While there would appear to be no need to conduct an election for seats on the BCSD where there is no change in the district's boundaries, we believe, as noted in footnote one and four supra, that South Carolina law would still require action by the respective county boards of education if Charleston County were to annex Daniel Island. See S.C. Code Ann. § 59-17-40 ("[W]henever territory embraced in two or more counties is proposed to be formed into one school district, such district may be formed by the joint action of the boards of education of the respective counties as provided in § 59-17-20 for the formation of school districts in a county."); Powers v. State Edu. Fin. Comm'n. , 222 S.C. 433, 444, 73 S.E.2d 456, 461 (1952) ("It will be observed that in all of the statutes which we have reviewed, the formation of a school district comprising parts of two counties or the consolidation of school districts lying in different counties must be approved by both county boards of education.").
See e.g. Op. S.C. Atty. Gen. , 1990 WL 482454 (November 21, 1990) (detailing that the authority to alter county lines rests with the General Assembly provided it acts consistent with the requirements in Article VII, § 7 of the South Carolina Constitution and § 4-5-120 of the South Carolina Code).
The EFA, one of the primary funding sources for state educational funding, distributes educational funds using a wealth-sensitive index, which results in poorer school districts receiving proportionately more state money than their wealthier counterparts. Abbeville County Sch. Dist. v. State , 335 S.C. 58, 64, 515 S.E.2d 535, 538 (1999).

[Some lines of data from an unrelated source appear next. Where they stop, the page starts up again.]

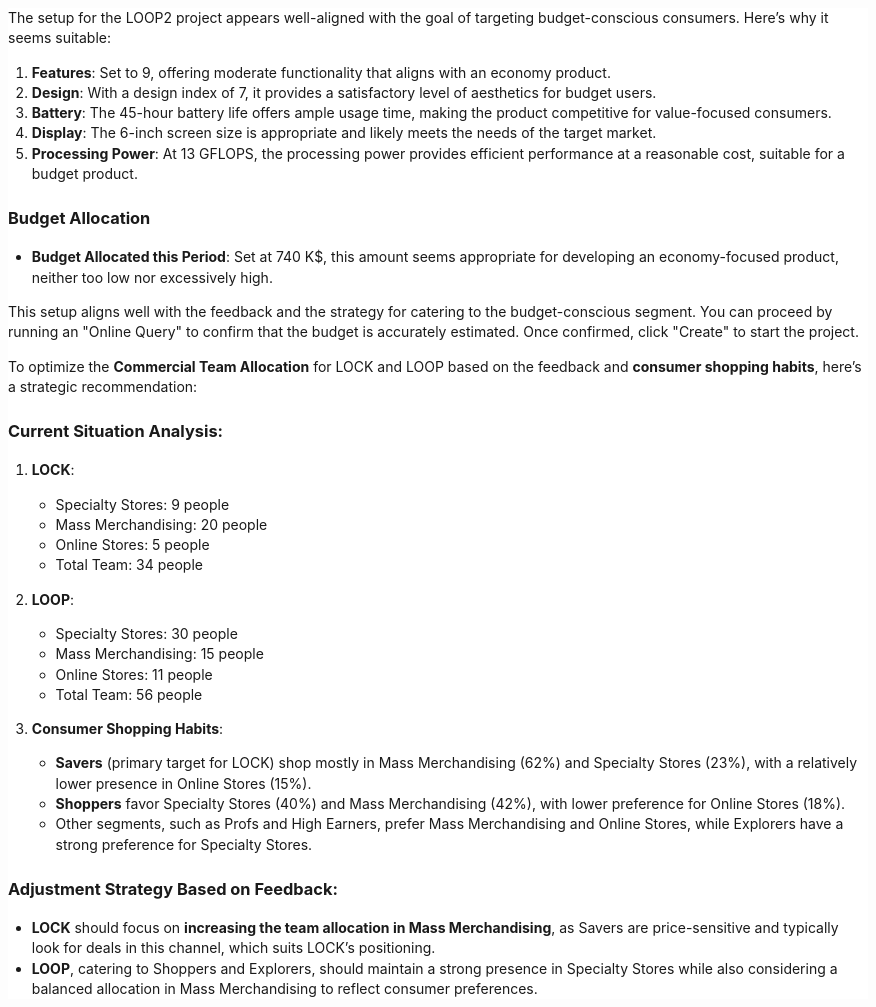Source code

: 
The setup for the LOOP2 project appears well-aligned with the goal of targeting budget-conscious consumers. Here’s why it seems suitable:

1. **Features**: Set to 9, offering moderate functionality that aligns with an economy product.
2. **Design**: With a design index of 7, it provides a satisfactory level of aesthetics for budget users.
3. **Battery**: The 45-hour battery life offers ample usage time, making the product competitive for value-focused consumers.
4. **Display**: The 6-inch screen size is appropriate and likely meets the needs of the target market.
5. **Processing Power**: At 13 GFLOPS, the processing power provides efficient performance at a reasonable cost, suitable for a budget product.

### Budget Allocation
- **Budget Allocated this Period**: Set at 740 K$, this amount seems appropriate for developing an economy-focused product, neither too low nor excessively high.

This setup aligns well with the feedback and the strategy for catering to the budget-conscious segment. You can proceed by running an "Online Query" to confirm that the budget is accurately estimated. Once confirmed, click "Create" to start the project.





<iframe src="https://drive.google.com/file/d/1Cb-2jBcf_m9R1ERP1p-5NMN1bCtaiGqw/preview" width="640" height="480" allow="autoplay"></iframe>



To optimize the **Commercial Team Allocation** for LOCK and LOOP based on the feedback and **consumer shopping habits**, here’s a strategic recommendation:

### Current Situation Analysis:
1. **LOCK**:
   - Specialty Stores: 9 people
   - Mass Merchandising: 20 people
   - Online Stores: 5 people
   - Total Team: 34 people

2. **LOOP**:
   - Specialty Stores: 30 people
   - Mass Merchandising: 15 people
   - Online Stores: 11 people
   - Total Team: 56 people

3. **Consumer Shopping Habits**:
   - **Savers** (primary target for LOCK) shop mostly in Mass Merchandising (62%) and Specialty Stores (23%), with a relatively lower presence in Online Stores (15%).
   - **Shoppers** favor Specialty Stores (40%) and Mass Merchandising (42%), with lower preference for Online Stores (18%).
   - Other segments, such as Profs and High Earners, prefer Mass Merchandising and Online Stores, while Explorers have a strong preference for Specialty Stores.

### Adjustment Strategy Based on Feedback:
- **LOCK** should focus on **increasing the team allocation in Mass Merchandising**, as Savers are price-sensitive and typically look for deals in this channel, which suits LOCK’s positioning.
- **LOOP**, catering to Shoppers and Explorers, should maintain a strong presence in Specialty Stores while also considering a balanced allocation in Mass Merchandising to reflect consumer preferences.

While your letter actually mentions Section 4-5-130 of the Code, the language quoted in your letter, "such surveyors shall clearly mark the proposed charge of the line upon the land" comes from Section 4-5-140 of the Code. In light of this, we interpret your question as relating to Section 4-5-140 of the Code rather than Section 4-5-130. However, in the event your question is restricted to Section 4-5-130, the statute clearly does not allow for the commission to direct the named surveyors to compile a plat of the area proposed to be annexed, nor does it allow the commission to waive Section 4-5-140's marking requirement.
See also Paris Mountain Water Co. v. City of Greenville , 105 S.C. 180, 89 S.E. 669 (1916).

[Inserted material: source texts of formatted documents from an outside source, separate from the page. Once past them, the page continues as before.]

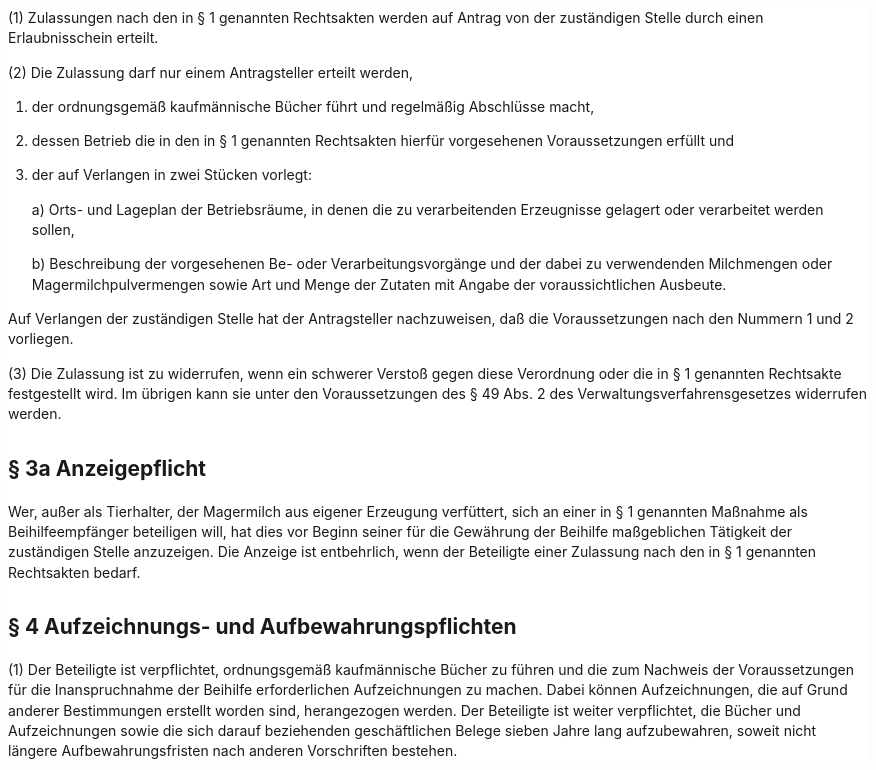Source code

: (1) Zulassungen nach den in § 1 genannten Rechtsakten werden auf
Antrag von der zuständigen Stelle durch einen Erlaubnisschein erteilt.

(2) Die Zulassung darf nur einem Antragsteller erteilt werden,

1.  der ordnungsgemäß kaufmännische Bücher führt und regelmäßig Abschlüsse
    macht,


2.  dessen Betrieb die in den in § 1 genannten Rechtsakten hierfür
    vorgesehenen Voraussetzungen erfüllt und


3.  der auf Verlangen in zwei Stücken vorlegt:

    a)  Orts- und Lageplan der Betriebsräume, in denen die zu verarbeitenden
        Erzeugnisse gelagert oder verarbeitet werden sollen,


    b)  Beschreibung der vorgesehenen Be- oder Verarbeitungsvorgänge und der
        dabei zu verwendenden Milchmengen oder Magermilchpulvermengen sowie
        Art und Menge der Zutaten mit Angabe der voraussichtlichen Ausbeute.






Auf Verlangen der zuständigen Stelle hat der Antragsteller
nachzuweisen, daß die Voraussetzungen nach den Nummern 1 und 2
vorliegen.

(3) Die Zulassung ist zu widerrufen, wenn ein schwerer Verstoß gegen
diese Verordnung oder die in § 1 genannten Rechtsakte festgestellt
wird. Im übrigen kann sie unter den Voraussetzungen des § 49 Abs. 2
des Verwaltungsverfahrensgesetzes widerrufen werden.


## § 3a Anzeigepflicht

Wer, außer als Tierhalter, der Magermilch aus eigener Erzeugung
verfüttert, sich an einer in § 1 genannten Maßnahme als
Beihilfeempfänger beteiligen will, hat dies vor Beginn seiner für die
Gewährung der Beihilfe maßgeblichen Tätigkeit der zuständigen Stelle
anzuzeigen. Die Anzeige ist entbehrlich, wenn der Beteiligte einer
Zulassung nach den in § 1 genannten Rechtsakten bedarf.


## § 4 Aufzeichnungs- und Aufbewahrungspflichten

(1) Der Beteiligte ist verpflichtet, ordnungsgemäß kaufmännische
Bücher zu führen und die zum Nachweis der Voraussetzungen für die
Inanspruchnahme der Beihilfe erforderlichen Aufzeichnungen zu machen.
Dabei können Aufzeichnungen, die auf Grund anderer Bestimmungen
erstellt worden sind, herangezogen werden. Der Beteiligte ist weiter
verpflichtet, die Bücher und Aufzeichnungen sowie die sich darauf
beziehenden geschäftlichen Belege sieben Jahre lang aufzubewahren,
soweit nicht längere Aufbewahrungsfristen nach anderen Vorschriften
bestehen.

Article VIII, Section Five of the South Carolina Constitution grants the General Assembly power to provide "for the merger of a part or parts of a county with one or more adjoining counties upon request by governing body of the county in which such part or parts are located, or upon petition by ten percent of the registered voters in the area desiring to transfer to another county." S.C. Const. Art. VIII, § 5 (2009).
In support of the limited application of Article VII, Section 14 we note that the terms of the provision only mention the establishment of county lines rather than the annexation, merger or change of county lines, which is of course governed by Article VIII, Sections Four and Five as well as Section 4-5-120, et. al. See S.C. Const. Art. VIII, § 4 (2009) (stating the General Assembly shall provide laws for the merger of adjoining counties); S.C. Const. Art. VIII, § 5 (requiring the General Assembly to provide for the merger of a part or parts of a county with one or more adjoining counties); S.C. Code Ann. § 4-5-120, et. al. (2006) (providing methods for annexation). We further note that each of these provisions, without qualification, permit a county to annex, or merge with, a county or portions of county so long as the appropriate constitutional and statutory requirements mentioned in the respective sections are fulfilled.